- What the task asks:
Check every line of the records below for the string "things" and copy the ones that have it.
*** Opening The input ***
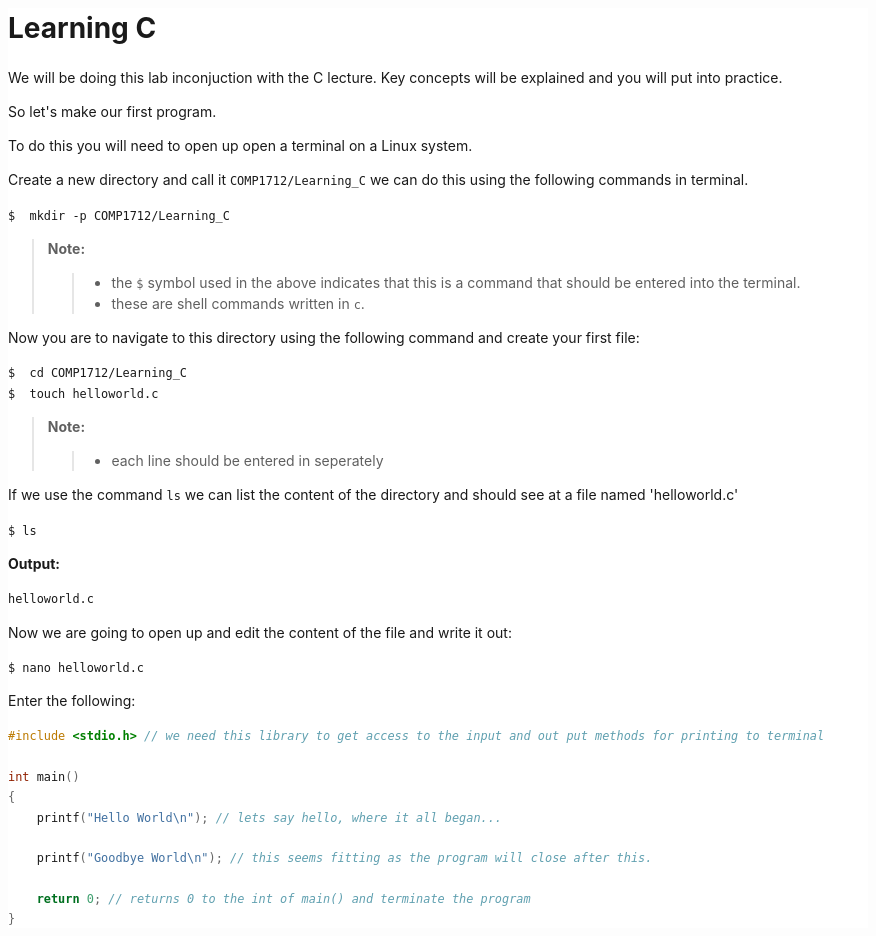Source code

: # Learning C

We will be doing this lab inconjuction with the C lecture. Key concepts will be explained and you will put into practice.

So let's make our first program.

To do this you will need to open up open a terminal on a Linux system.

Create a new directory and call it `COMP1712/Learning_C` we can do this using the following commands in terminal. 

```
$  mkdir -p COMP1712/Learning_C
```
> **Note:**
>> - the `$` symbol used in the above indicates that this is a command that should be entered into the terminal.
>>-  these are shell commands written in `c`. 

Now you are to navigate to this directory using the following command and create your first file:

```
$  cd COMP1712/Learning_C
$  touch helloworld.c
```
> **Note:**
>> - each line should be entered in seperately 

If we use the command `ls` we can list the content of the directory and should see at a file named 'helloworld.c'

```
$ ls
```

**Output:**
```
helloworld.c
```

Now we are going to open up and edit the content of the file and write it out: 

```
$ nano helloworld.c
```

Enter the following: 

```c
#include <stdio.h> // we need this library to get access to the input and out put methods for printing to terminal

int main()
{
    printf("Hello World\n"); // lets say hello, where it all began...
    
    printf("Goodbye World\n"); // this seems fitting as the program will close after this.
    
    return 0; // returns 0 to the int of main() and terminate the program
}
```
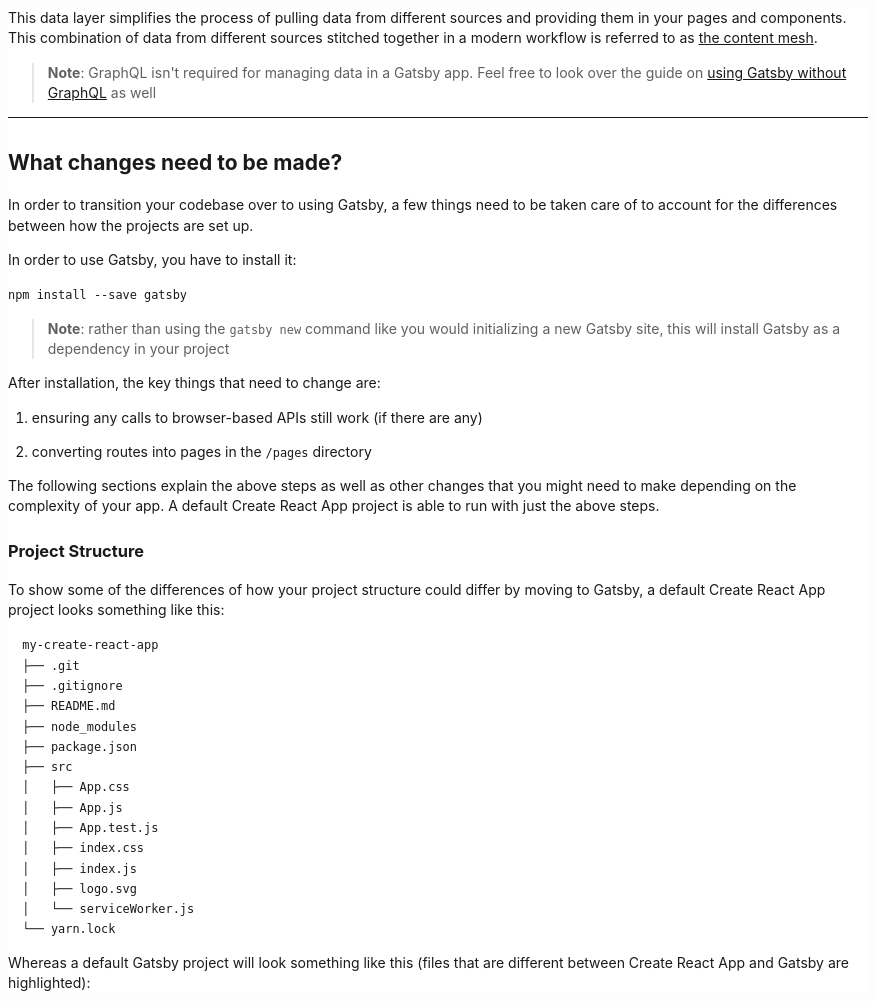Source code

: This data layer simplifies the process of pulling data from different sources and providing them in your pages and components. This combination of data from different sources stitched together in a modern workflow is referred to as [the content mesh](/blog/2018-10-04-journey-to-the-content-mesh/).

> **Note**: GraphQL isn't required for managing data in a Gatsby app. Feel free to look over the guide on [using Gatsby without GraphQL](/docs/using-gatsby-without-graphql/) as well

---

## What changes need to be made?

In order to transition your codebase over to using Gatsby, a few things need to be taken care of to account for the differences between how the projects are set up.

In order to use Gatsby, you have to install it:

```shell
npm install --save gatsby
```

> **Note**: rather than using the `gatsby new` command like you would initializing a new Gatsby site, this will install Gatsby as a dependency in your project

After installation, the key things that need to change are:

1. ensuring any calls to browser-based APIs still work (if there are any)

2. converting routes into pages in the `/pages` directory

The following sections explain the above steps as well as other changes that you might need to make depending on the complexity of your app. A default Create React App project is able to run with just the above steps.

### Project Structure

To show some of the differences of how your project structure could differ by moving to Gatsby, a default Create React App project looks something like this:

```flow
  my-create-react-app
  ├── .git
  ├── .gitignore
  ├── README.md
  ├── node_modules
  ├── package.json
  ├── src
  │   ├── App.css
  │   ├── App.js
  │   ├── App.test.js
  │   ├── index.css
  │   ├── index.js
  │   ├── logo.svg
  │   └── serviceWorker.js
  └── yarn.lock
```

Whereas a default Gatsby project will look something like this (files that are different between Create React App and Gatsby are highlighted):

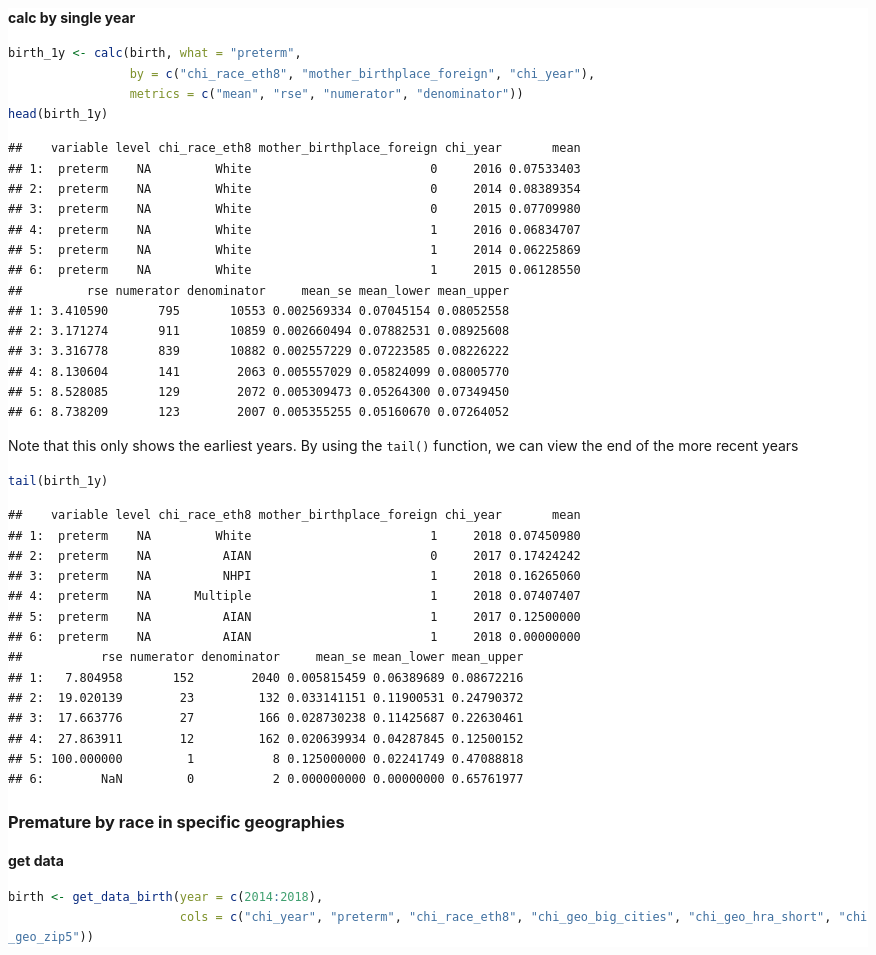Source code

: 
**calc by single year**

```r
birth_1y <- calc(birth, what = "preterm", 
                 by = c("chi_race_eth8", "mother_birthplace_foreign", "chi_year"), 
                 metrics = c("mean", "rse", "numerator", "denominator"))
head(birth_1y)
```

```
##    variable level chi_race_eth8 mother_birthplace_foreign chi_year       mean
## 1:  preterm    NA         White                         0     2016 0.07533403
## 2:  preterm    NA         White                         0     2014 0.08389354
## 3:  preterm    NA         White                         0     2015 0.07709980
## 4:  preterm    NA         White                         1     2016 0.06834707
## 5:  preterm    NA         White                         1     2014 0.06225869
## 6:  preterm    NA         White                         1     2015 0.06128550
##         rse numerator denominator     mean_se mean_lower mean_upper
## 1: 3.410590       795       10553 0.002569334 0.07045154 0.08052558
## 2: 3.171274       911       10859 0.002660494 0.07882531 0.08925608
## 3: 3.316778       839       10882 0.002557229 0.07223585 0.08226222
## 4: 8.130604       141        2063 0.005557029 0.05824099 0.08005770
## 5: 8.528085       129        2072 0.005309473 0.05264300 0.07349450
## 6: 8.738209       123        2007 0.005355255 0.05160670 0.07264052
```
Note that this only shows the earliest years. By using the `tail()` function, we can view the end of the more recent years

```r
tail(birth_1y)
```

```
##    variable level chi_race_eth8 mother_birthplace_foreign chi_year       mean
## 1:  preterm    NA         White                         1     2018 0.07450980
## 2:  preterm    NA          AIAN                         0     2017 0.17424242
## 3:  preterm    NA          NHPI                         1     2018 0.16265060
## 4:  preterm    NA      Multiple                         1     2018 0.07407407
## 5:  preterm    NA          AIAN                         1     2017 0.12500000
## 6:  preterm    NA          AIAN                         1     2018 0.00000000
##           rse numerator denominator     mean_se mean_lower mean_upper
## 1:   7.804958       152        2040 0.005815459 0.06389689 0.08672216
## 2:  19.020139        23         132 0.033141151 0.11900531 0.24790372
## 3:  17.663776        27         166 0.028730238 0.11425687 0.22630461
## 4:  27.863911        12         162 0.020639934 0.04287845 0.12500152
## 5: 100.000000         1           8 0.125000000 0.02241749 0.47088818
## 6:        NaN         0           2 0.000000000 0.00000000 0.65761977
```

### Premature by race in specific geographies
**get data** 

```r
birth <- get_data_birth(year = c(2014:2018), 
                        cols = c("chi_year", "preterm", "chi_race_eth8", "chi_geo_big_cities", "chi_geo_hra_short", "chi_geo_zip5"))
```
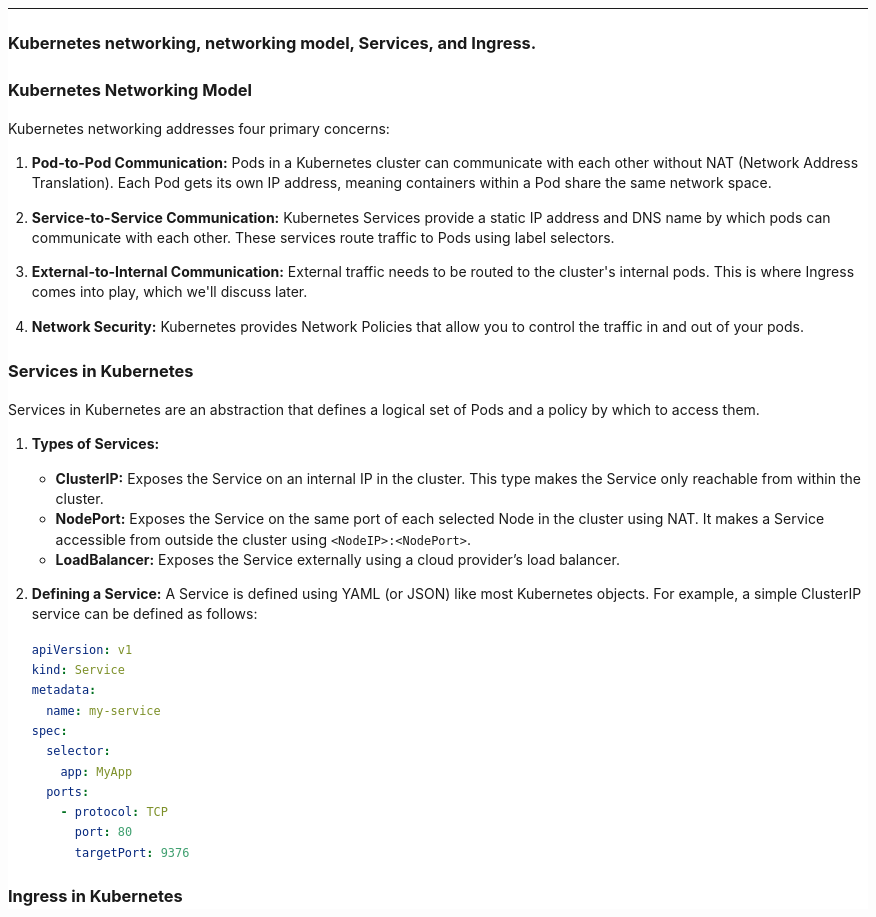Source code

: --------------

### Kubernetes networking, networking model, Services, and Ingress.

### Kubernetes Networking Model

Kubernetes networking addresses four primary concerns:

1. **Pod-to-Pod Communication:** Pods in a Kubernetes cluster can communicate with each other without NAT (Network Address Translation). Each Pod gets its own IP address, meaning containers within a Pod share the same network space.

2. **Service-to-Service Communication:** Kubernetes Services provide a static IP address and DNS name by which pods can communicate with each other. These services route traffic to Pods using label selectors.

3. **External-to-Internal Communication:** External traffic needs to be routed to the cluster's internal pods. This is where Ingress comes into play, which we'll discuss later.

4. **Network Security:** Kubernetes provides Network Policies that allow you to control the traffic in and out of your pods.

### Services in Kubernetes

Services in Kubernetes are an abstraction that defines a logical set of Pods and a policy by which to access them.

1. **Types of Services:**
   - **ClusterIP:** Exposes the Service on an internal IP in the cluster. This type makes the Service only reachable from within the cluster.
   - **NodePort:** Exposes the Service on the same port of each selected Node in the cluster using NAT. It makes a Service accessible from outside the cluster using `<NodeIP>:<NodePort>`.
   - **LoadBalancer:** Exposes the Service externally using a cloud provider’s load balancer.

2. **Defining a Service:**
   A Service is defined using YAML (or JSON) like most Kubernetes objects. For example, a simple ClusterIP service can be defined as follows:

   ```yaml
   apiVersion: v1
   kind: Service
   metadata:
     name: my-service
   spec:
     selector:
       app: MyApp
     ports:
       - protocol: TCP
         port: 80
         targetPort: 9376
   ```

### Ingress in Kubernetes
*** Closing The input ***
- Response to this exercise:
In order to transition your codebase over to using Gatsby, a few things need to be taken care of to account for the differences between how the projects are set up.
After installation, the key things that need to change are:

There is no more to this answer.